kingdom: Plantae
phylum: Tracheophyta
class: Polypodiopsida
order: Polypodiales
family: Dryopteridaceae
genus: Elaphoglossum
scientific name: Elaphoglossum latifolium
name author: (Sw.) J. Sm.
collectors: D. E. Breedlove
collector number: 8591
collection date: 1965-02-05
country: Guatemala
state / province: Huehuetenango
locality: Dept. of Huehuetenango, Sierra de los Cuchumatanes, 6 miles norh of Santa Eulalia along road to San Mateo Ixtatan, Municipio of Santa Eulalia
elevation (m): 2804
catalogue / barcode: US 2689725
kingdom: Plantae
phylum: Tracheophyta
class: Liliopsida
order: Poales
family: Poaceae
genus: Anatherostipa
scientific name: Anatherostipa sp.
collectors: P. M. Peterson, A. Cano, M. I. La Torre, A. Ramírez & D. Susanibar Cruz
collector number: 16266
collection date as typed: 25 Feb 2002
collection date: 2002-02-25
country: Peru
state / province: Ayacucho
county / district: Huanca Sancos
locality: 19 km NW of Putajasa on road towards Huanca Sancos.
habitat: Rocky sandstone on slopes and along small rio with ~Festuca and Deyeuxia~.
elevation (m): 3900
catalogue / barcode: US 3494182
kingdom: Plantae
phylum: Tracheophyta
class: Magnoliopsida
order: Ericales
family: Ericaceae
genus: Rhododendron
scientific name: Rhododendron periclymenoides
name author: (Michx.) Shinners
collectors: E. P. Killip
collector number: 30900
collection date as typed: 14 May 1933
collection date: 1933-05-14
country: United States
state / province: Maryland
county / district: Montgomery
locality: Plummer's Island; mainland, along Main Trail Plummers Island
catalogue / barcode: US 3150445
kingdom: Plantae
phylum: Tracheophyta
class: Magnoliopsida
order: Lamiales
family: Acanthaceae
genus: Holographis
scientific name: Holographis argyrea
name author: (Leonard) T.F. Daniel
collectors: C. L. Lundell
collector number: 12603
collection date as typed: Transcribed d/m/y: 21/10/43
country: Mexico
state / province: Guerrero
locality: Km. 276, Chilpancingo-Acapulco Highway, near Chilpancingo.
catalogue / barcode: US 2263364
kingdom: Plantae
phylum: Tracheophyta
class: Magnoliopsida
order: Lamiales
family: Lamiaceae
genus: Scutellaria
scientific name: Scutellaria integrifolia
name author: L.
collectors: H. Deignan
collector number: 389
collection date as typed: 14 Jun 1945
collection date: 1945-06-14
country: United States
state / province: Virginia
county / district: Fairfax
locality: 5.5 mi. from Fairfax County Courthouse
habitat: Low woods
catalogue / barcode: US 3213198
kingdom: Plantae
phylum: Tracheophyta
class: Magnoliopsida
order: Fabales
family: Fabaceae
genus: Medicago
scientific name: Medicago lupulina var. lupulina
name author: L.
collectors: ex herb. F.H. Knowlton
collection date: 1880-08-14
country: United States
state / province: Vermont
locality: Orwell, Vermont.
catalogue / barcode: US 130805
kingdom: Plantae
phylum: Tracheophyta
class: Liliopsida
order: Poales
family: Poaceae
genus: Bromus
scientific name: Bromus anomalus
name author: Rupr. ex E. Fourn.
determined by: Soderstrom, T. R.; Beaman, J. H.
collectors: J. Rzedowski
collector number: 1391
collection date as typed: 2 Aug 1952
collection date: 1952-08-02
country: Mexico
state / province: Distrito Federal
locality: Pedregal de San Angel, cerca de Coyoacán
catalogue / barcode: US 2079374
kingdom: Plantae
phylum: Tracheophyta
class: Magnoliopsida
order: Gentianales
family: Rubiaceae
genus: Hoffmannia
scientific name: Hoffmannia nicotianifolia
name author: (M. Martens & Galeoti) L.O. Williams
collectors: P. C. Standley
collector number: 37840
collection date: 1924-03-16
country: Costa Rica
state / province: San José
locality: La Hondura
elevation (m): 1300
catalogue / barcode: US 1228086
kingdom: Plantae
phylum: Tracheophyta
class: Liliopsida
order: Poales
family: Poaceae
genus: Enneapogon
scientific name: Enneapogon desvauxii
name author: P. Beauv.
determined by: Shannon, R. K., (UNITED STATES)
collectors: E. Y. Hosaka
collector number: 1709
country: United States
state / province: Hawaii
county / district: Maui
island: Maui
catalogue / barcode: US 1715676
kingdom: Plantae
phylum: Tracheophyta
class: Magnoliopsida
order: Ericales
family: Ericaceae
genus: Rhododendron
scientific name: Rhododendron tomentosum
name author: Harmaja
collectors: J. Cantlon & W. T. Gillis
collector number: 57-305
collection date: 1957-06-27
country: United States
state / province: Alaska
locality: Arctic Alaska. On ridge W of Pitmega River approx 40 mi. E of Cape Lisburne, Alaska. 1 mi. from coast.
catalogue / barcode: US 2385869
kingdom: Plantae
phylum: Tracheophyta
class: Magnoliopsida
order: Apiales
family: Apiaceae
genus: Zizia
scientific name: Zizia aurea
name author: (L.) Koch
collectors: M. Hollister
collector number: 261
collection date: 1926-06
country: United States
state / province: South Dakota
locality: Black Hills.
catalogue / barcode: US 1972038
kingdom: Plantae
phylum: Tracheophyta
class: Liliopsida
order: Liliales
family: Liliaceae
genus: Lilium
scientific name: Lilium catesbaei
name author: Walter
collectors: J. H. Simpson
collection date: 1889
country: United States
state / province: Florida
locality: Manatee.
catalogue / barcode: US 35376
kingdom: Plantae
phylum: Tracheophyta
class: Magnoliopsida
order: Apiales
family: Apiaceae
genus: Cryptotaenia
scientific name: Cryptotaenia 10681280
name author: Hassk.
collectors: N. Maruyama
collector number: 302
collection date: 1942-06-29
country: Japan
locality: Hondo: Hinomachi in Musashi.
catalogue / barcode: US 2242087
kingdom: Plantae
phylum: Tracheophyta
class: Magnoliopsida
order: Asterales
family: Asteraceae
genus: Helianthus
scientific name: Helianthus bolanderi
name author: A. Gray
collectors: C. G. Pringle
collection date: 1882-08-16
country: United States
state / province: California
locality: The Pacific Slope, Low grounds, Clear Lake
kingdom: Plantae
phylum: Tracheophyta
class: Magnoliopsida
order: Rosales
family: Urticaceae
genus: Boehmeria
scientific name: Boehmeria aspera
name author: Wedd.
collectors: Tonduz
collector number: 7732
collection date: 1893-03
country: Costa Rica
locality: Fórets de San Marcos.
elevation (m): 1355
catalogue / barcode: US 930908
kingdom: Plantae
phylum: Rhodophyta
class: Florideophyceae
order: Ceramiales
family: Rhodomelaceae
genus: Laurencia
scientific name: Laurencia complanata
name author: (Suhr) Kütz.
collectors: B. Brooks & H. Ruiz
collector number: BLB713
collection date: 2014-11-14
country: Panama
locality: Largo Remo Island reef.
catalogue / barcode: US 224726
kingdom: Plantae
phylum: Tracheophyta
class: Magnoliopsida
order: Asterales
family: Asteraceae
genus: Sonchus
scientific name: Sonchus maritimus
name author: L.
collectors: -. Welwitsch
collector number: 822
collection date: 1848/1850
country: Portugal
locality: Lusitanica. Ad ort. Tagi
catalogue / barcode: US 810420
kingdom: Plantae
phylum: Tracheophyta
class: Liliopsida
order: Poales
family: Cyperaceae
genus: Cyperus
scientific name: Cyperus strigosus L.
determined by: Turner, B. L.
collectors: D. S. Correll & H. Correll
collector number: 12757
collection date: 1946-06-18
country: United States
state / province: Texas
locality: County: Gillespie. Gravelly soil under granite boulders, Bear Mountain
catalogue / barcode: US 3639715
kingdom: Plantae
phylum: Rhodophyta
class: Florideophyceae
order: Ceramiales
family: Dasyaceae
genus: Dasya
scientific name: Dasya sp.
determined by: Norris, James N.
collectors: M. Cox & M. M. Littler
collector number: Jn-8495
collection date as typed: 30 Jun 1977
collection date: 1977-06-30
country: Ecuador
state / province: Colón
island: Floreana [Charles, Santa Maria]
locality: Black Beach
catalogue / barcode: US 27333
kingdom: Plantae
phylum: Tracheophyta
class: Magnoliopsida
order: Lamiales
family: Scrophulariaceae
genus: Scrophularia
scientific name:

------------------------------------------------

• Your task
Reproduce the listing without change, beginning at the line that has "collectors: D. E. Breedlove" and stopping after the line that has "locality: 5.5 mi.".

• Solution
collectors: D. E. Breedlove
collector number: 8591
collection date: 1965-02-05
country: Guatemala
state / province: Huehuetenango
locality: Dept. of Huehuetenango, Sierra de los Cuchumatanes, 6 miles norh of Santa Eulalia along road to San Mateo Ixtatan, Municipio of Santa Eulalia
elevation (m): 2804
catalogue / barcode: US 2689725
kingdom: Plantae
phylum: Tracheophyta
class: Liliopsida
order: Poales
family: Poaceae
genus: Anatherostipa
scientific name: Anatherostipa sp.
collectors: P. M. Peterson, A. Cano, M. I. La Torre, A. Ramírez & D. Susanibar Cruz
collector number: 16266
collection date as typed: 25 Feb 2002
collection date: 2002-02-25
country: Peru
state / province: Ayacucho
county / district: Huanca Sancos
locality: 19 km NW of Putajasa on road towards Huanca Sancos.
habitat: Rocky sandstone on slopes and along small rio with ~Festuca and Deyeuxia~.
elevation (m): 3900
catalogue / barcode: US 3494182
kingdom: Plantae
phylum: Tracheophyta
class: Magnoliopsida
order: Ericales
family: Ericaceae
genus: Rhododendron
scientific name: Rhododendron periclymenoides
name author: (Michx.) Shinners
collectors: E. P. Killip
collector number: 30900
collection date as typed: 14 May 1933
collection date: 1933-05-14
country: United States
state / province: Maryland
county / district: Montgomery
locality: Plummer's Island; mainland, along Main Trail Plummers Island
catalogue / barcode: US 3150445
kingdom: Plantae
phylum: Tracheophyta
class: Magnoliopsida
order: Lamiales
family: Acanthaceae
genus: Holographis
scientific name: Holographis argyrea
name author: (Leonard) T.F. Daniel
collectors: C. L. Lundell
collector number: 12603
collection date as typed: Transcribed d/m/y: 21/10/43
country: Mexico
state / province: Guerrero
locality: Km. 276, Chilpancingo-Acapulco Highway, near Chilpancingo.
catalogue / barcode: US 2263364
kingdom: Plantae
phylum: Tracheophyta
class: Magnoliopsida
order: Lamiales
family: Lamiaceae
genus: Scutellaria
scientific name: Scutellaria integrifolia
name author: L.
collectors: H. Deignan
collector number: 389
collection date as typed: 14 Jun 1945
collection date: 1945-06-14
country: United States
state / province: Virginia
county / district: Fairfax
locality: 5.5 mi. from Fairfax County Courthouse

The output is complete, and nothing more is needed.